Edited by Alun Lloyd, North Carolina State University, Raleigh, NC, and accepted by the Editorial Board April 12, 2011 (received for review October 19, 2010)

## Abstract

Many animal paths have an intricate statistical pattern that manifests itself as a power law-like tail in the distribution of movement lengths. Such distributions occur if individuals move according to a Lévy flight (a mode of dispersal in which the distance moved follows a power law), or if there is variation between individuals such that some individuals move much farther than others. Distinguishing between these two mechanisms requires large quantities of data, which are not available for most species studied. Here, we analyze paths of black bean aphids (*Aphis fabae* Scopoli) and show that individual animals move in a predominantly diffusive manner, but that, because of variation at population level, they collectively appear to display superdiffusive characteristics, often interpreted as being characteristic for a Lévy flight.

Following the suggestion by Mandelbrot (1) that animal movement shows scale invariance and fractal properties, the study of animal movement has attracted much attention (2–9). Several studies have reported movement length distributions with a fat tail, corresponding to a power law, which could be indicative of a fractal movement pattern known as a Lévy flight (2). The agreement between a power law distribution and the data are sometimes very good (e.g., see the top right panel of figure 4 in ref. 4); however, often the rate of decay in bout duration frequency is best described by a power law with an exponential cutoff, i.e., a power law-type rate of decay for intermediate bout durations, and an exponential rate of decay for long bouts (5, 7, 9–12).
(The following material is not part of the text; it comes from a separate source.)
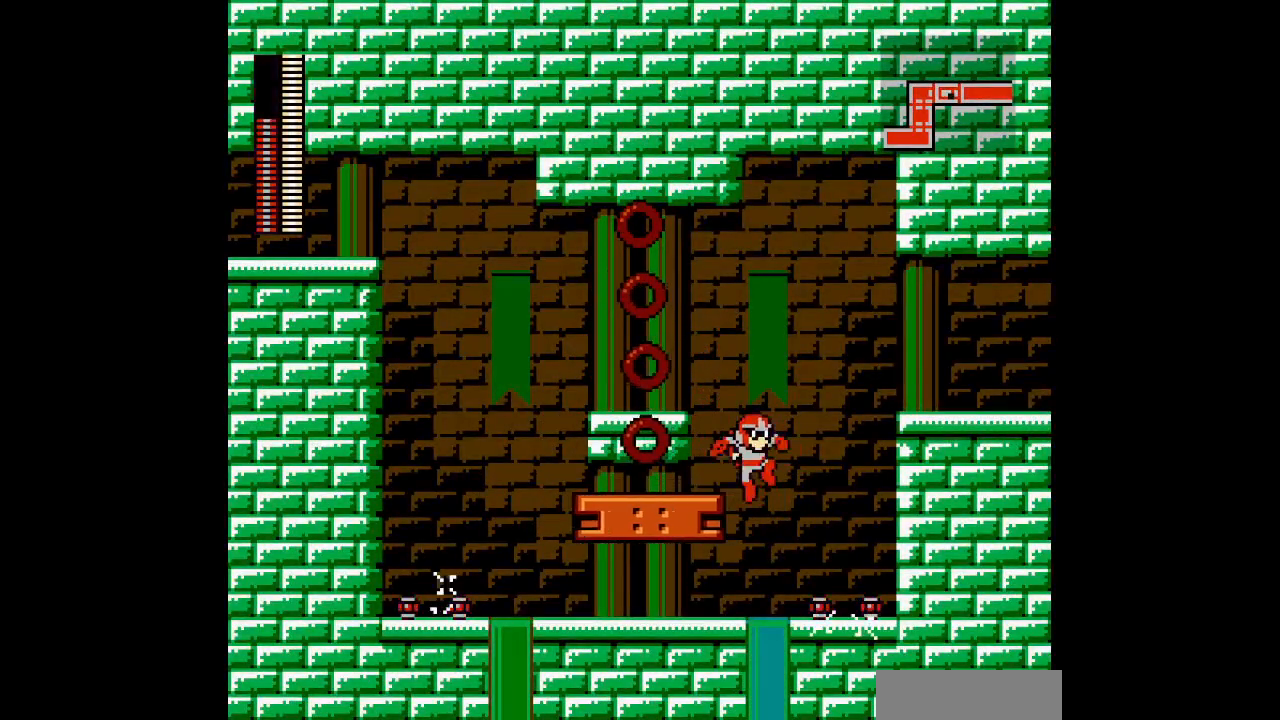
{"buttons": ["START"]}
There are two potential explanations for such distributions. One possibility is that the long movements are overrepresented for all individuals, for instance, because all tracks have Lévy flight characteristics (13). Alternatively, there is variation between individuals, such that some individuals move much longer and farther than others, and the population aggregate appears to show a fat tail, but individual's bout distributions do not (14–16). One can distinguish between these mechanisms by rescaling the trajectories, such that the mean bout length is the same for all trajectories. If one then aggregates these rescaled distributions and the resulting aggregate is fat tailed, the “fat-tailedness” is a property of the individual trajectories. If, on the contrary, the population distribution loses its fat tail after rescaling, the fat tail is caused by variation between trajectories (Fig. 1).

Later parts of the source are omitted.